13]. Shah et al. studied the coupled problem of deformation of a linear-viscoelastic composite cylinder by applying the correspondence principle [

14]. Pesek et al. proposed a mathematical model based on a weak formulation of the partial differential equation by FEMLAB (original release of COMSOL Multiphysics) to investigate the thermo-mechanical interaction in a pre-stressed rubber block used for resilient elements of composed tram wheels. A proportional damping model and the equality of the heat energy density and the dissipation energy density were computed to perform coupling between the mechanical and thermal equations under selected simple stress states [

15]. Banic et al. investigated the temperature of a rubber damper under cyclic loading due to hysteresis losses by finite element analysis (FEA). The visco-plastic constitutive model established by Bergstrom-Boyce was used to predict the heat generation and hysteresis in the rubber-metal spring of railway draw gear [

16]. Luo et al. predicted the heat generation of a rubber spring instrument during the spring-accelerated fatigue test. A static hysteresis loop was obtained via the FEA approach experimentally [

17]. Kamran and Anastasia used a non-linear visco-elastic constitutive model (proposed by Schapery) to analyze the effect of coupling between the thermal and mechanical response, which was attributed to the dissipation of energy, heat conduction and temperature-dependent material parameters on the overall response of visco-elastic solids [

18]. Hwang and Yeong analyzed the temperature distribution of a coupled 3D dynamic rolling simulation of a tire by finite element method (FEM) [

19]. The heat generation rate was assumed to be equal to the strain energy density function multiplied by the hysteresis coefficient.
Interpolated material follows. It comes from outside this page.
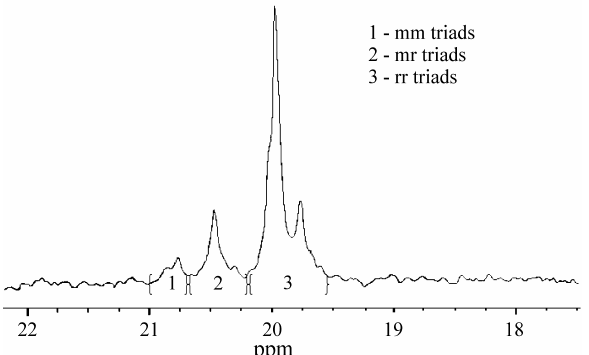
Figure 1. 13 C-NMR Spectrum of syndiotactic polypropylene obtained by the Et(Flu)(Cp)ZrCl 2 /MAO catalytic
Fenza et al. investigated the damping characteristics of a viscoelastic embedded composite fuselage structure by experiments at different temperatures [

20]. Kerchman and Cheng [

21] evaluated the heat generation and transient temperature using linearized constitutive model and FEM. Frequency-dependence on the Viscoelastic Damping VED structure is also a matter of major concern. The sandwich viscoelastic damping structure is analyzed by the method of model reduction to reduce the high-order finite element models to a smaller size in direct dynamic analysis [

22]. The frequency response analysis of viscoelastic beams and plane frames with an arbitrary number of Kelvin-Voigt viscoelastic dampers was concerned. The exact frequency response in all frame members was also obtained in closed analytical form [

23].

Since the damping characteristics of viscoelastic material are sensitive to temperature, also due to the low conductivity of the material, the damping ability is a dynamic coupled process. Some works treated the coupled problem with a one-way coupling approach, especially common in the rolling resistance field of rubber tires. Some coupled thermo-mechanical constitutive models need to user-defined material (UMAT) subroutine by support. Meanwhile, due to the coupled effect, the temperature distribution of the viscoelastic damping structure may not be constant or homogeneous. In this paper, a fully coupled analysis of the viscoelastic damping structure will be investigated to describe the change of the damping characteristics more accurately. The investigation by commercial finite code ABAQUS (Dassault Systèmes, Vélizy-Villacoublay, France) will be validated by comparing it with the available field data in the present literature.